You who I don’t know I don’t know how to talk to you
—What is it like for you there?
– from ‘Sanctuary’ by Jean Valentine, in Door in the Mountain: New and Collected Poems, 1965-2003 (2004)
The opening lines of Valentine’s poem capture the disquiet terrain of the world as seen from the inside out, through the lens of an anxious psyche. Likewise, in Facing It, a young man of perhaps college age named Shaun grapples with the feeling of being trapped in the cage of his own mind, helpless to escape it. The viewer is given access to Shaun’s eyes and ears. His sensory perspective is dreamlike: imaginative, yet brushing up against a recognisable reality. But, as you might expect, it’s not a pleasant dream – his world is populated by characters with strange clay faces that sit atop human bodies, and their muffled voices echo incomprehensibly. As if submerged underwater, Shaun is out of his depth.
Following the trajectory of Shaun’s thoughts, the film floats back in time between the past and the present – the two indelibly interconnected. In the present, Shaun’s face is a vision of blue melancholy, melting and dripping as he makes panicked attempts to converse at a pub. We see these emotions at play, personified in the form of limbs that appear out of nowhere, stifling his efforts to socialise. Hands push and pull at his face, pluck out his eyes and cover his mouth mid-conversation; a foot kicks a glass out of his hand. Flashbacks reveal the ways in which he has become the embodiment of his past relationships; in particular, the troubled one with his parents.
To make Shaun’s raw emotions vivid and visceral, the UK filmmaker Sam Gainsborough deploys a mixed-media technique. Combining claymation, pixelation and live-action – a laborious and artful process – Gainsborough blends analogue and digital media.

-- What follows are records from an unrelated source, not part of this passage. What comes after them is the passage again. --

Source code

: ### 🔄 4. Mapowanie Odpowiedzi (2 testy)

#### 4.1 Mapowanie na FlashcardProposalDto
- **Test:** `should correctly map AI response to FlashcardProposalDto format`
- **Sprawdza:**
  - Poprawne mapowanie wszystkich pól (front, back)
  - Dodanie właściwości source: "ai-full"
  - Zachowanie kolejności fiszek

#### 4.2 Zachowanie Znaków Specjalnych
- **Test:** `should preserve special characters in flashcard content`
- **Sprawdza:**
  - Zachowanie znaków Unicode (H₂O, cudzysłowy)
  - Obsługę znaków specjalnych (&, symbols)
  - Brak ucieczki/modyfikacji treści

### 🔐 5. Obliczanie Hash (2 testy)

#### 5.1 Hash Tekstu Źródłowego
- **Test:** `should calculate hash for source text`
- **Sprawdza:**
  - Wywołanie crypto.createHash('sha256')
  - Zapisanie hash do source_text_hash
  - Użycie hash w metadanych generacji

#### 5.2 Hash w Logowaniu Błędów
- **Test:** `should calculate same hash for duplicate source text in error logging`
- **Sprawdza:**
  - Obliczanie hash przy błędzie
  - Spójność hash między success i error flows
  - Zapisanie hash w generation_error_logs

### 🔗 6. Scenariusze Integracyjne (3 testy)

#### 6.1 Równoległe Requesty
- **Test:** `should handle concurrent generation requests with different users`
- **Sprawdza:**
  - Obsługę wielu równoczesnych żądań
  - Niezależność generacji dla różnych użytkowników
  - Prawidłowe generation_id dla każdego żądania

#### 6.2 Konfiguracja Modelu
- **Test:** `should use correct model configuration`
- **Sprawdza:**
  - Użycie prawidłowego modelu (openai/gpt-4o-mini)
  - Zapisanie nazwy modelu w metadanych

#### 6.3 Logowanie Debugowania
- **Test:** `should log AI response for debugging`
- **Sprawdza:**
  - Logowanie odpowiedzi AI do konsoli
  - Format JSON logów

Through handmade indentations and growths on the clay faces, he inverts Shaun’s inner stress response, rendering it ever-present and tactile. And by integrating live-action human bodies and settings, he grounds Shaun’s experience in intertwined physical and emotional spaces, building an uneasy mood some viewers might find all too relatable.
By providing a window into Shaun’s internal world, Gainsborough highlights how our emotions and experiences are more complicated than even we can see, and tethered to our past, present and imagined future. The film reminds us that we can’t decode internal states by watching outward behaviours, since our exteriors are only the tip of a vast iceberg. As the speaker in Valentine’s poem ponders, even if we ‘imagine other solitudes’ and ‘listen for what it is like there’, it’s impossible to know what it is to be anyone else but us – even if, as Facing It seems to argue, it’s still worth trying.